> **ACTIVITY**:
For the entries below, the result should be an exact transcription of the lines from the one with "M 711,634 L" up to and including the one with "M 435,458 L", and only those.

> **RAW DATA**:

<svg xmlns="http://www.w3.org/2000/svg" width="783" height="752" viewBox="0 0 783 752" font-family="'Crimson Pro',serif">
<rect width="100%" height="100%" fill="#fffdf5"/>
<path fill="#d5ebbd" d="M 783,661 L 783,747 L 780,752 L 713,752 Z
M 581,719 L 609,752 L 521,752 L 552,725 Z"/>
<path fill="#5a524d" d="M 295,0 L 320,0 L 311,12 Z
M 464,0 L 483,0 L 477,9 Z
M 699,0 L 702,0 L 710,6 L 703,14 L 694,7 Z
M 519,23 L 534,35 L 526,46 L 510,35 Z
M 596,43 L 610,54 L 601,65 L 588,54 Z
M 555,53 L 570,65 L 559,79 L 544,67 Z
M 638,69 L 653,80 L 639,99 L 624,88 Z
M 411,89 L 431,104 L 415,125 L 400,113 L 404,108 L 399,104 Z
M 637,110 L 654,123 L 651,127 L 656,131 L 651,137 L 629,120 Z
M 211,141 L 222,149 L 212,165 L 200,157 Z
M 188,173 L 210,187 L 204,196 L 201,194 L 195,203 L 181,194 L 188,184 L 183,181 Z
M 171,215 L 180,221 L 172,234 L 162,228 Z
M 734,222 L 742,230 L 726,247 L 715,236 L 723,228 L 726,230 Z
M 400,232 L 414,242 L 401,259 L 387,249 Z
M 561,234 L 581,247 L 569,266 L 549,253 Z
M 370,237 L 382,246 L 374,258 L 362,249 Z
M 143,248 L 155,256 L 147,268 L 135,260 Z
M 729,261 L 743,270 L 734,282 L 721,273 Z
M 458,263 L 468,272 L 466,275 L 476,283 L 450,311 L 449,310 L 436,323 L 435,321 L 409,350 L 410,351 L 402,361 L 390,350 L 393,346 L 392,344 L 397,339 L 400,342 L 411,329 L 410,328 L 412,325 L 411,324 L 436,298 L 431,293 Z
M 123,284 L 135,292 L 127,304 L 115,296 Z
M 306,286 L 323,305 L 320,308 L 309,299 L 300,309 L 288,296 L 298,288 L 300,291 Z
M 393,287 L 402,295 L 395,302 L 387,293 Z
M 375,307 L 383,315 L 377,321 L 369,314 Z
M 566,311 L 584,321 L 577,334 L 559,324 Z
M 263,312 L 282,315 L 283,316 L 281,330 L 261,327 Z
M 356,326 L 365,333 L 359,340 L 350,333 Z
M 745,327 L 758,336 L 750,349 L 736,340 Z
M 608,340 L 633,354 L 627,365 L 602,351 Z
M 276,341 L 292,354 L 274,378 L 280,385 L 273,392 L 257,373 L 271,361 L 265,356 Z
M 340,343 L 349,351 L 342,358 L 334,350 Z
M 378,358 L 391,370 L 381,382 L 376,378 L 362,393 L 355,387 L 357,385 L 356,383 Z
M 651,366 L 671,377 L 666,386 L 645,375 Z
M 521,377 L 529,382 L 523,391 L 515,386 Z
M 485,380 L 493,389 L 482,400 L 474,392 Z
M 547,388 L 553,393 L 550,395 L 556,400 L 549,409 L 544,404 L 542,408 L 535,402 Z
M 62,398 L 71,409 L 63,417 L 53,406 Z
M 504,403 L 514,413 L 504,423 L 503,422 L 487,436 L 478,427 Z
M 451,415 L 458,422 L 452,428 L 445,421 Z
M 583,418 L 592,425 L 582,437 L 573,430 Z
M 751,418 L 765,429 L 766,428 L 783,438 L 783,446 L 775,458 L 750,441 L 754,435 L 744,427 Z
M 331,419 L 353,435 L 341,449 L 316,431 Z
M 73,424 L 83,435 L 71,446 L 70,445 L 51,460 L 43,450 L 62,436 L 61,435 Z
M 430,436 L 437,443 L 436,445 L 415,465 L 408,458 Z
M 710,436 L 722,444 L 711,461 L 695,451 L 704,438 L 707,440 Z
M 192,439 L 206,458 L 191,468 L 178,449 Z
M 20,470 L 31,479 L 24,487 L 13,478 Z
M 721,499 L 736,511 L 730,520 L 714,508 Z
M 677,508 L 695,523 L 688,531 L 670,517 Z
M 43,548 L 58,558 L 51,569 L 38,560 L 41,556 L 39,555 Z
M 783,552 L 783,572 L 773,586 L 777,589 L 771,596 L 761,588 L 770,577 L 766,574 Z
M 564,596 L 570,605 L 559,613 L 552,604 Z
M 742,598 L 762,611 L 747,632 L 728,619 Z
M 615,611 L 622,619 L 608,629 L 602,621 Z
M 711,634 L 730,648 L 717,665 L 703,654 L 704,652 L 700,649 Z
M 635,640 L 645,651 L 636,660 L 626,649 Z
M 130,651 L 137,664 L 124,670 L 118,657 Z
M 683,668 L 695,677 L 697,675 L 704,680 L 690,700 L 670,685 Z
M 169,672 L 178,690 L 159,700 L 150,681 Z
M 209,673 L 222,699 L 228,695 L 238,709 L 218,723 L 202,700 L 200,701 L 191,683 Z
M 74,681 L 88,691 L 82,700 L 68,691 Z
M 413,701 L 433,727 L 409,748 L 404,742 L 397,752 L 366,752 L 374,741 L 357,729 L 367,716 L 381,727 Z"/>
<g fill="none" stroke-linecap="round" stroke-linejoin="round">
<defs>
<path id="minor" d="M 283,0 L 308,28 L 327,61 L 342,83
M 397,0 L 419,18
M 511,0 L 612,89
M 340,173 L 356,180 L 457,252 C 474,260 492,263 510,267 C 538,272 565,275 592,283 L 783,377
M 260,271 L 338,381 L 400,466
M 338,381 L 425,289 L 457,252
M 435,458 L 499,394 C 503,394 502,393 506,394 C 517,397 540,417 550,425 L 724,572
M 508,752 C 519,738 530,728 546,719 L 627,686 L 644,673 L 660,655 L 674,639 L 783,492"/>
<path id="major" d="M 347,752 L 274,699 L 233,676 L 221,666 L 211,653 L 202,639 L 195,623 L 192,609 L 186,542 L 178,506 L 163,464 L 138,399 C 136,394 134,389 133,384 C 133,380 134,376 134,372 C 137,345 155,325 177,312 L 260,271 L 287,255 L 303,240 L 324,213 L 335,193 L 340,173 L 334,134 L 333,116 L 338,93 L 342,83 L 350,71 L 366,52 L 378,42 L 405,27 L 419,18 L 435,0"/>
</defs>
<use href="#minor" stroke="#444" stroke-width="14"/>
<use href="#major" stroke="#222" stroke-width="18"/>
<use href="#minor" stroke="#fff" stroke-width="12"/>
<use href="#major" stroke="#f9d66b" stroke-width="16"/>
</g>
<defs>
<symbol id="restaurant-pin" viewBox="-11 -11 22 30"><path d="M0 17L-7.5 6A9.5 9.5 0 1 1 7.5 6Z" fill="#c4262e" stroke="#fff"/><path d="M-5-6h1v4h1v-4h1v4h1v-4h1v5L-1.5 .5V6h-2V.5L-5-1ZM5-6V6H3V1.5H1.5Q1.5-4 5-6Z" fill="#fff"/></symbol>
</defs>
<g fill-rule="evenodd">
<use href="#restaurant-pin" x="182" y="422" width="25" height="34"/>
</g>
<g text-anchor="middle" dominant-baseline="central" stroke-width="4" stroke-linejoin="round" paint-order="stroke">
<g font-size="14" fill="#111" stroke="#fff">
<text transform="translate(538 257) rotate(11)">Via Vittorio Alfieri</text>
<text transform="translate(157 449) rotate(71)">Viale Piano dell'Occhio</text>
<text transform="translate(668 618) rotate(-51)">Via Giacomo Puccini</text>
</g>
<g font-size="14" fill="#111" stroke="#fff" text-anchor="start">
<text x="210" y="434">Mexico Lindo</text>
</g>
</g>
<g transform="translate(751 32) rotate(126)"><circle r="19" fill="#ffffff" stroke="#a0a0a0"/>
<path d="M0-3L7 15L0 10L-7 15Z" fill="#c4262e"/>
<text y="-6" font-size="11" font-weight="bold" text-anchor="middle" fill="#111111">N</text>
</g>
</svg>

> **EXERCISE ANSWER**:
M 711,634 L 730,648 L 717,665 L 703,654 L 704,652 L 700,649 Z
M 635,640 L 645,651 L 636,660 L 626,649 Z
M 130,651 L 137,664 L 124,670 L 118,657 Z
M 683,668 L 695,677 L 697,675 L 704,680 L 690,700 L 670,685 Z
M 169,672 L 178,690 L 159,700 L 150,681 Z
M 209,673 L 222,699 L 228,695 L 238,709 L 218,723 L 202,700 L 200,701 L 191,683 Z
M 74,681 L 88,691 L 82,700 L 68,691 Z
M 413,701 L 433,727 L 409,748 L 404,742 L 397,752 L 366,752 L 374,741 L 357,729 L 367,716 L 381,727 Z"/>
<g fill="none" stroke-linecap="round" stroke-linejoin="round">
<defs>
<path id="minor" d="M 283,0 L 308,28 L 327,61 L 342,83
M 397,0 L 419,18
M 511,0 L 612,89
M 340,173 L 356,180 L 457,252 C 474,260 492,263 510,267 C 538,272 565,275 592,283 L 783,377
M 260,271 L 338,381 L 400,466
M 338,381 L 425,289 L 457,252
M 435,458 L 499,394 C 503,394 502,393 506,394 C 517,397 540,417 550,425 L 724,572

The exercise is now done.